NASA’s Mars Exploration Rover (MER) mission began with the launch of Spirit and Opportunity in 2003. The two robots were tasked with finding signs of past water activity on Mars, and both quickly turned up plenty of evidence near their disparate landing sites. Both rovers far outlived their planned missions of 90 Martian solar days: Spirit was active until 2010, while Opportunity is still active in 2017, holding the record for the longest distance driven by any off-Earth wheeled vehicle.
On November 26, 2011, the Mars Rover Curiosity was launched. Its main scientific goals were to help determine whether Mars could ever have supported life, to determine the role of water, and to study the climate and geology of the planet. The mission also was to help prepare for human exploration.
Both the Opportunity and the Curiosity are still roving and sending back data.

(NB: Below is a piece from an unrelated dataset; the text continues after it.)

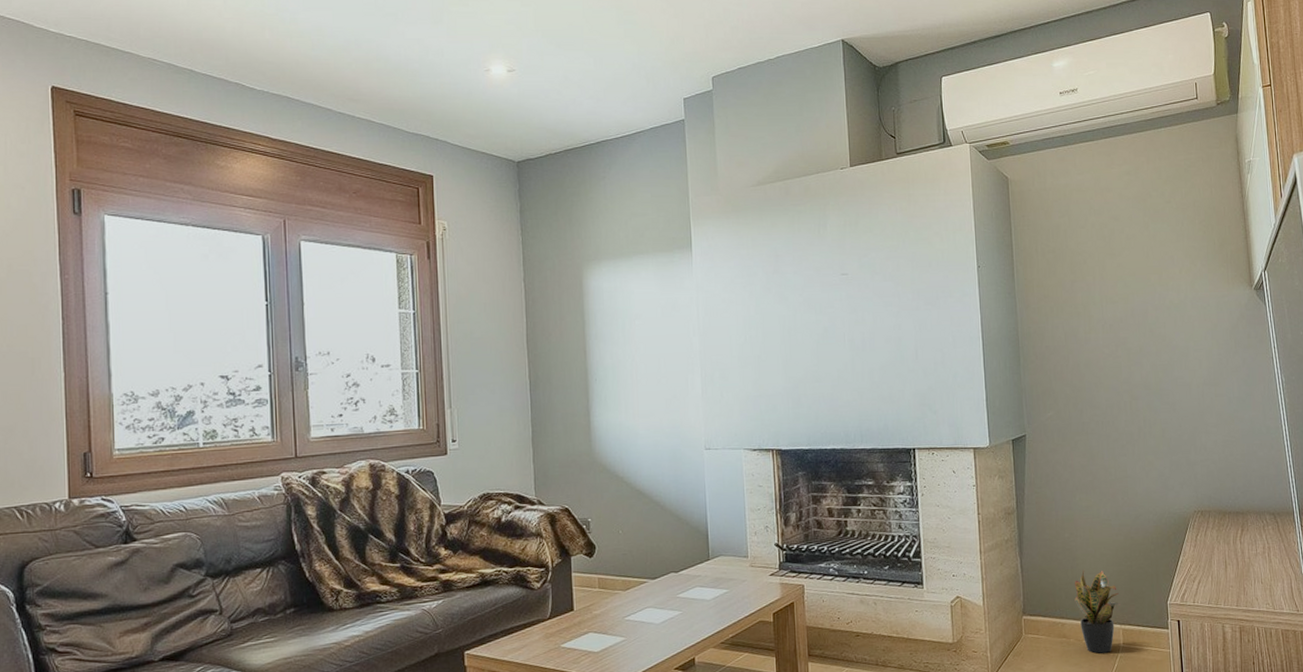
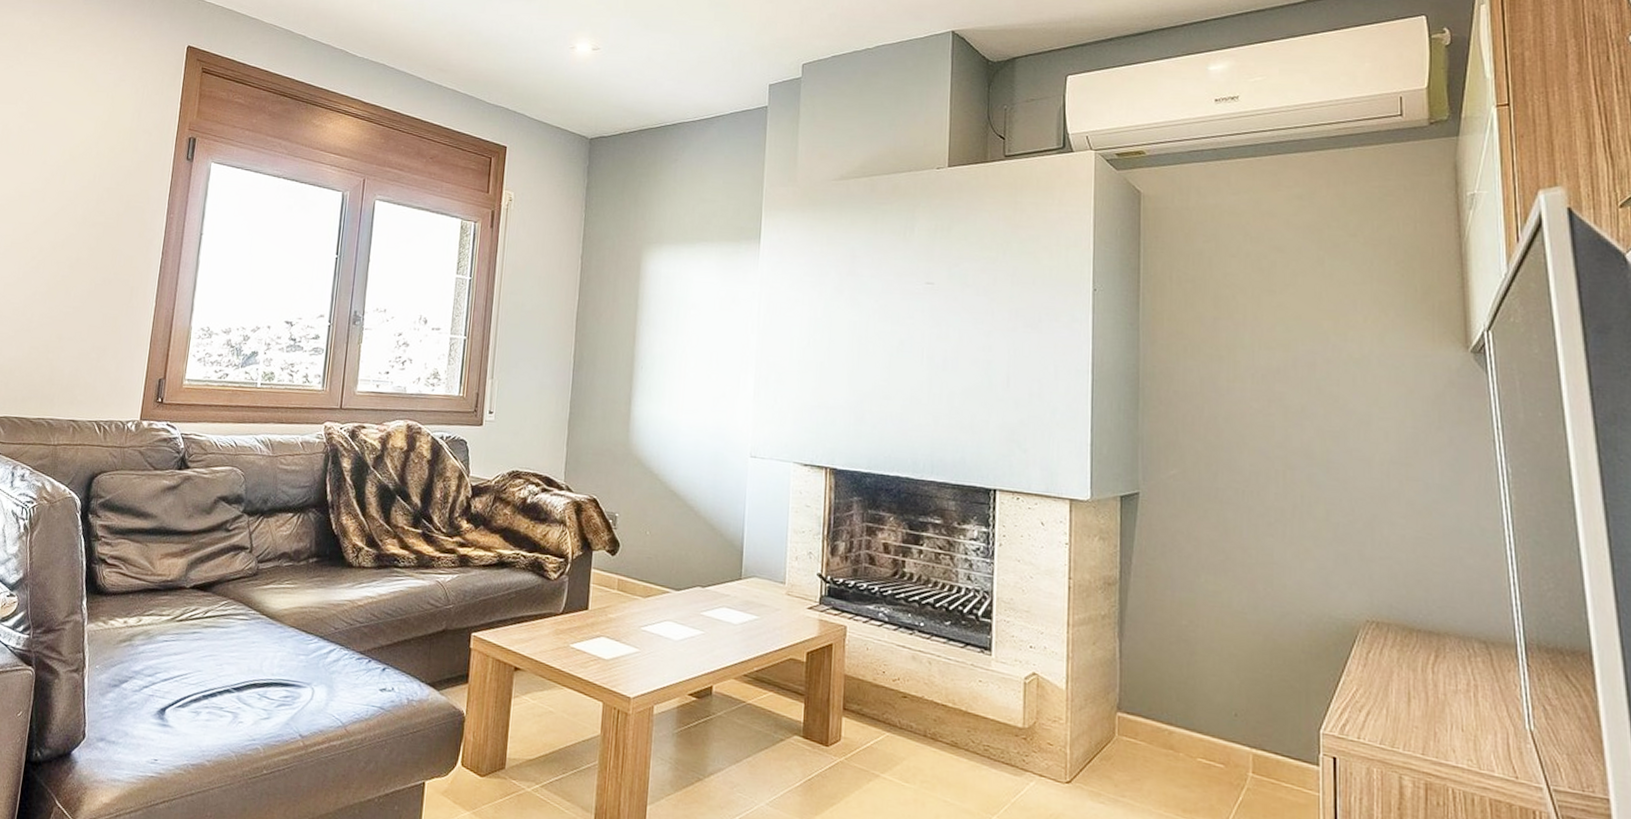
potted plant: present [1074,570,1120,654] -> none [1189,669,1252,781]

Opportunity is in decent health considering its age. Its right front steering motor hasn’t worked since sol 453; its shoulder can’t rotate side to side; it no longer has the use of two of its spectrometers; and ongoing problems with its flash memory have made the mission shift to a RAM-only mission, which means that the rover has to downlink any science data immediately or else it will “forget” the data when it shuts down overnight.
Yet Opportunity is still trekking after 14 years on the Red Planet.

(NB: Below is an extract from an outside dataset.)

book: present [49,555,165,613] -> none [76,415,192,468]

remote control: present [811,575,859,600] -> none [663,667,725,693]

On the other side of Mars, Curiosity has also recently begun a new extended mission and is now in its 1500+ Martian day of operations. The rover is in good health, with all instruments still functional except for a wind sensor that hasn’t worked since landing. The rover’s thin aluminum wheels became damaged during the long traverse from the landing site to Mount Sharp, but careful driving has dramatically slowed the progression of damage, and the rover should be able to drive for many more kilometers even if it continues to deteriorate.
Curiosity arrived at the base of Mount Sharp about two years ago, on sol 746, and since then has spent most of its time skirting the mountain, driving west, and surveying the varied sedimentary rocks that build the mountain’s base. The rover has drilled into fine-grained mudstones that likely formed in the still waters of a lake, and into coarser sandstones that may have formed in faster-moving water or by the action of wind.

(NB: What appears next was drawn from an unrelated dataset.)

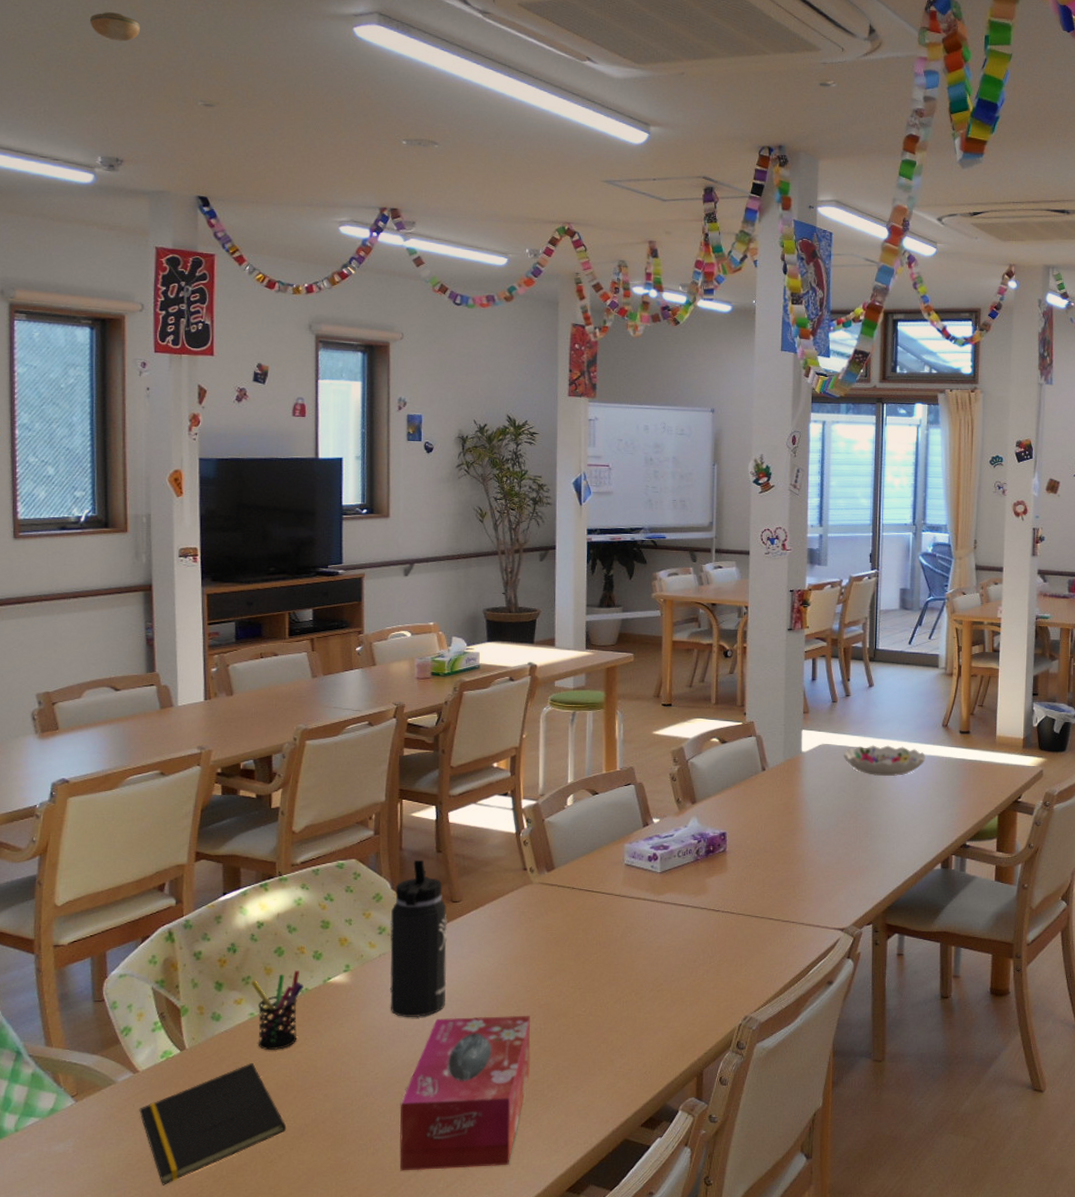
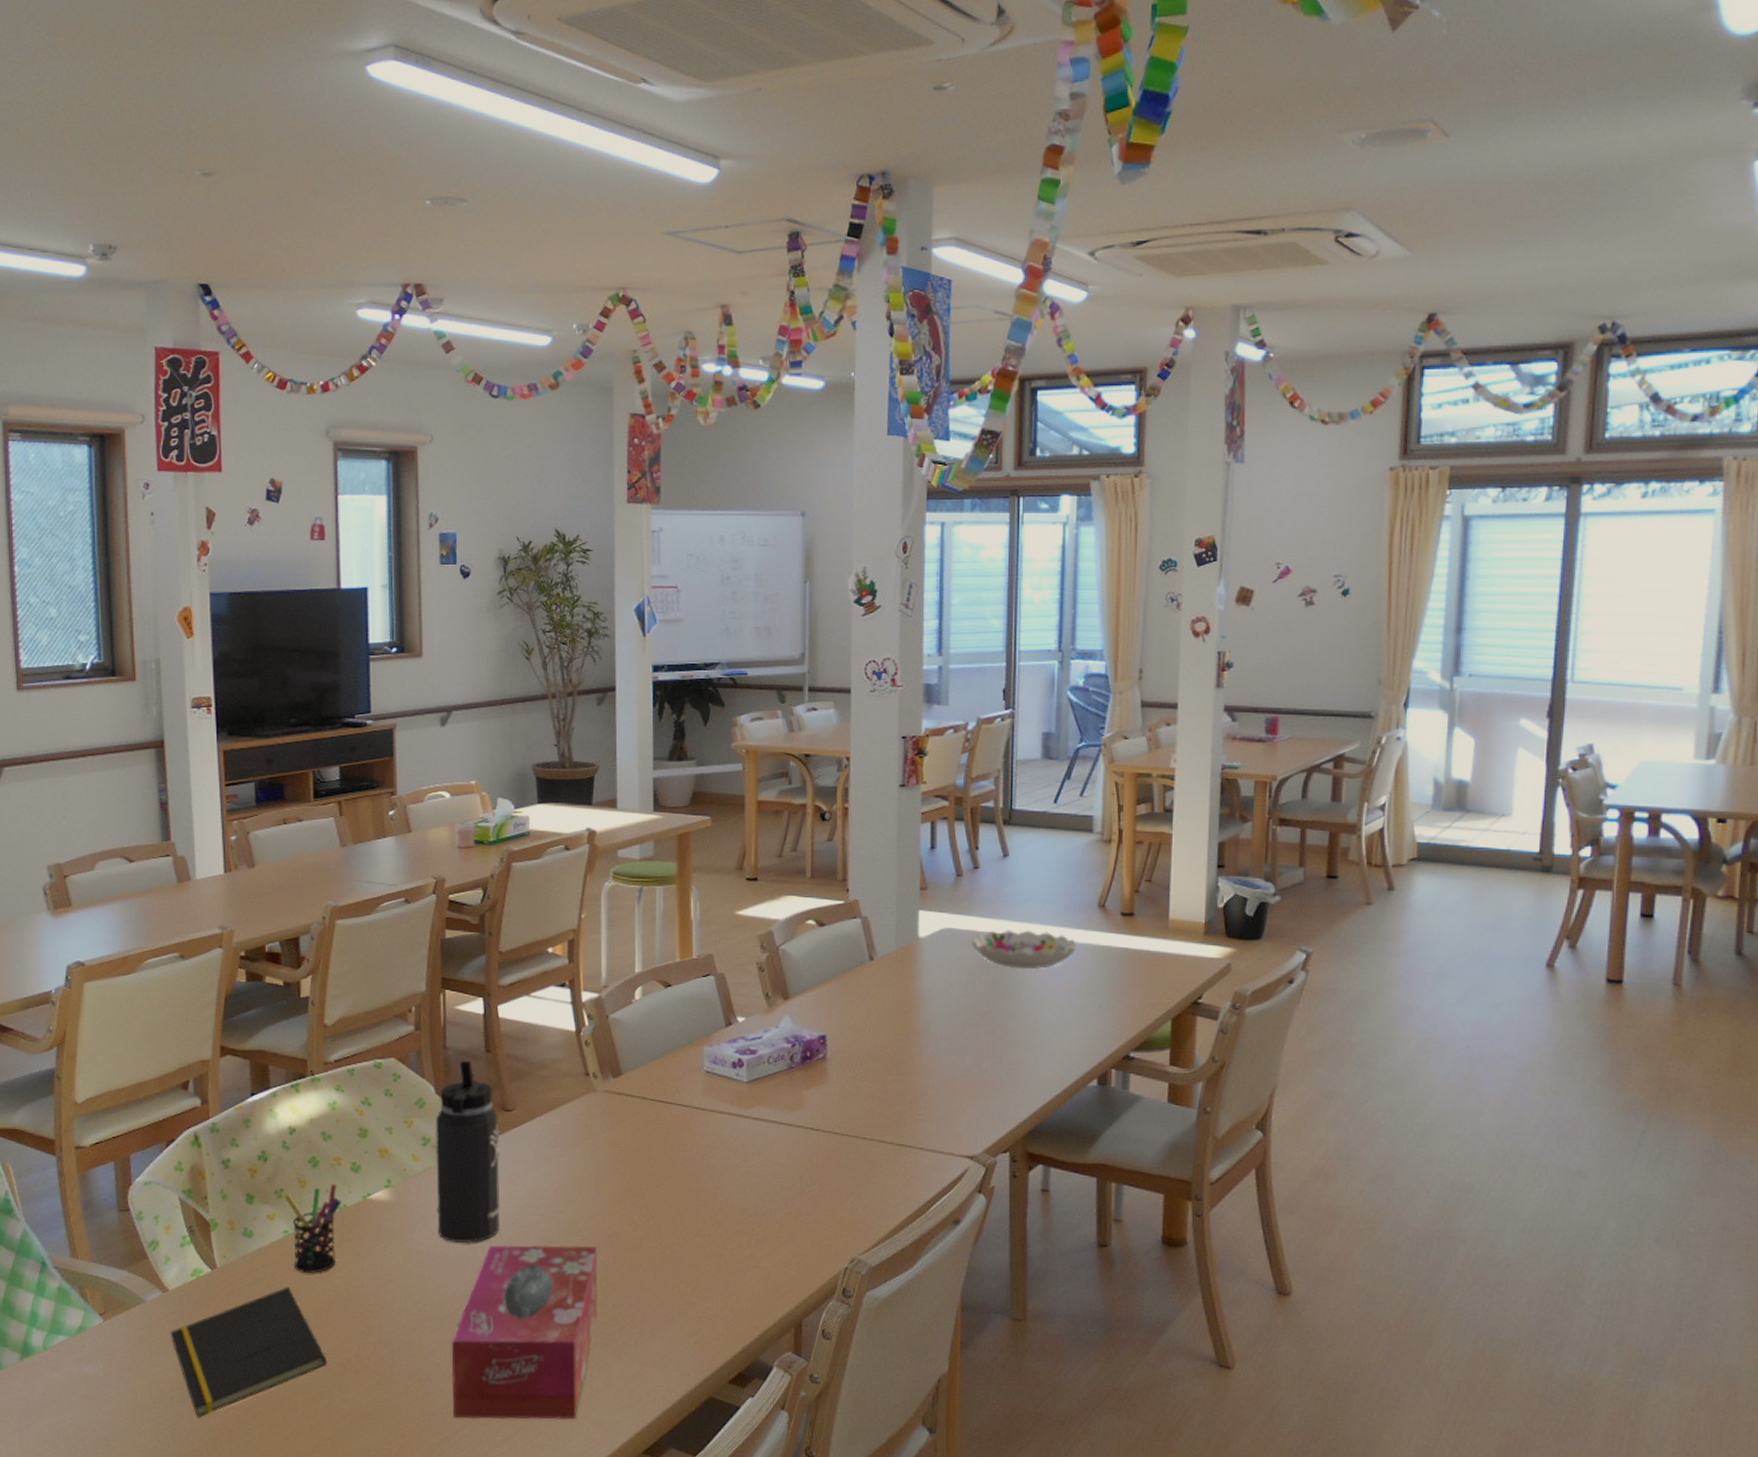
smoke detector: present [89,12,140,42] -> none [74,72,129,106]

So for all of the Mars Rovers roving, does any of it benefit us? According to NASA, yes, it does.
According to their paper, Benefits Stemming from Space Exploration: “Space exploration has contributed to many diverse aspects of everyday life, from solar panels to implantable heart monitors, from cancer therapy to lightweight materials, and from water‐purification systems to improved computing systems and to a global search‐and‐rescue system. Space exploration offers a unique and evolving perspective on humanity’s place in the universe, which is common to all. Every day, space exploration missions fulfill people’s curiosity, producing fresh data about the solar system that brings us closer to answering profound questions that we have been asked for millennia: What is the nature of the universe? Is the destiny of humankind bound to Earth? Are we unique? Is there life elsewhere in the universe?”